**Assignment**
In the multiscale crack propagation abstract below, which molecular dynamics code models the atomistic region?

**Text under study**
A concurrent atomistic-crystal plasticity multiscale model for crack propagation in crystalline metallic materials

This paper develops a coupled concurrent atomistic-continuum multiscale model for analyzing crack propagation and associated mechanisms in crystalline metallic materials. This modeling framework can be used to develop effective continuum-scale constitutive models for crack evolution in deforming domains characterized by crystal plasticity. The atomistic region is modeled by the molecular dynamics (MD) code LAMMPS, while the continuum region is modeled by a dislocation density crystal plasticity FE model. A novel method is developed to transfer discrete dislocations in the atomistic domains to dislocation densities in the continuum domain. Propagation of dislocation densities in the continuum domain is modeled by the advection equation of a conserved quantity using the reproducing kernel particle method (RKPM) in conjunction with the collocation method. Validation studies are conducted by comparing results of the concurrent model with those by MD for nickel single crystal specimen with an embedded crack. An analytical model of the crack tip nucleated dislocation density evolution is developed for inclusion in crystal plasticity models. The effect of applied strain-rate and temperature on the parameters of this model are studied. (C) 2021 Elsevier B.V. All rights reserved.

Automated summary

This study presents a coupled concurrent atomistic-continuum multiscale model for analyzing crack propagation and associated mechanisms in crystalline metallic materials. By integrating models at atomic and continuum scales, effective continuum-scale constitutive models have been developed and validated for analyzing crack evolution in deforming domains characterized by crystal plasticity.

Data records

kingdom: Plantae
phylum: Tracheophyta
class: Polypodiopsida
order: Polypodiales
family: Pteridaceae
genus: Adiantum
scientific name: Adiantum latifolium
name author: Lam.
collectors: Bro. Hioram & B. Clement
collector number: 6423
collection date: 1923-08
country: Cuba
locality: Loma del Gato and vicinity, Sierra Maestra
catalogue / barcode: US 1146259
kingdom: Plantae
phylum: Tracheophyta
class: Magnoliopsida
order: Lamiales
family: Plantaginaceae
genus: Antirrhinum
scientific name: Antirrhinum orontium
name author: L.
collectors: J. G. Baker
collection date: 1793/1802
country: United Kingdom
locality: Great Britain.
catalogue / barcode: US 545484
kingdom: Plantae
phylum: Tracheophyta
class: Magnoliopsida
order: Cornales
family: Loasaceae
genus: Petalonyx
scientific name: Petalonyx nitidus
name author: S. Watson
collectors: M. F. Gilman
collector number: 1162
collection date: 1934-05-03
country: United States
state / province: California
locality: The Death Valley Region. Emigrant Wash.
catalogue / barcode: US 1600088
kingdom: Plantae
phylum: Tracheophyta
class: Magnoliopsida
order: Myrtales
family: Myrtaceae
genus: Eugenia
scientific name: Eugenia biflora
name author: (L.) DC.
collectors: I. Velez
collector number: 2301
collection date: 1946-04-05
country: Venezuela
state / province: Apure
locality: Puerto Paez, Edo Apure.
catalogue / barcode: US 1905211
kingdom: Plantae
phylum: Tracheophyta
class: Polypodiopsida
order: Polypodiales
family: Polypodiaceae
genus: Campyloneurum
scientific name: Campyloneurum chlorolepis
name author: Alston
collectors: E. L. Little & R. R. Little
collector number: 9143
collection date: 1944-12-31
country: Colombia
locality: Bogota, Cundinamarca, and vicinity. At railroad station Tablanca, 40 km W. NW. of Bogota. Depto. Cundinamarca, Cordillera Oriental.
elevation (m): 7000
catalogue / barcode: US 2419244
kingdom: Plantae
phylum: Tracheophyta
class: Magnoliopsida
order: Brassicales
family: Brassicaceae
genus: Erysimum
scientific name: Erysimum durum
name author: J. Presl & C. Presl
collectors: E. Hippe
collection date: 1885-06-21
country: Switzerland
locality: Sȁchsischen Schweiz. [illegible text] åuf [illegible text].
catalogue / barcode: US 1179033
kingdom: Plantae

**Output for this task**
LAMMPS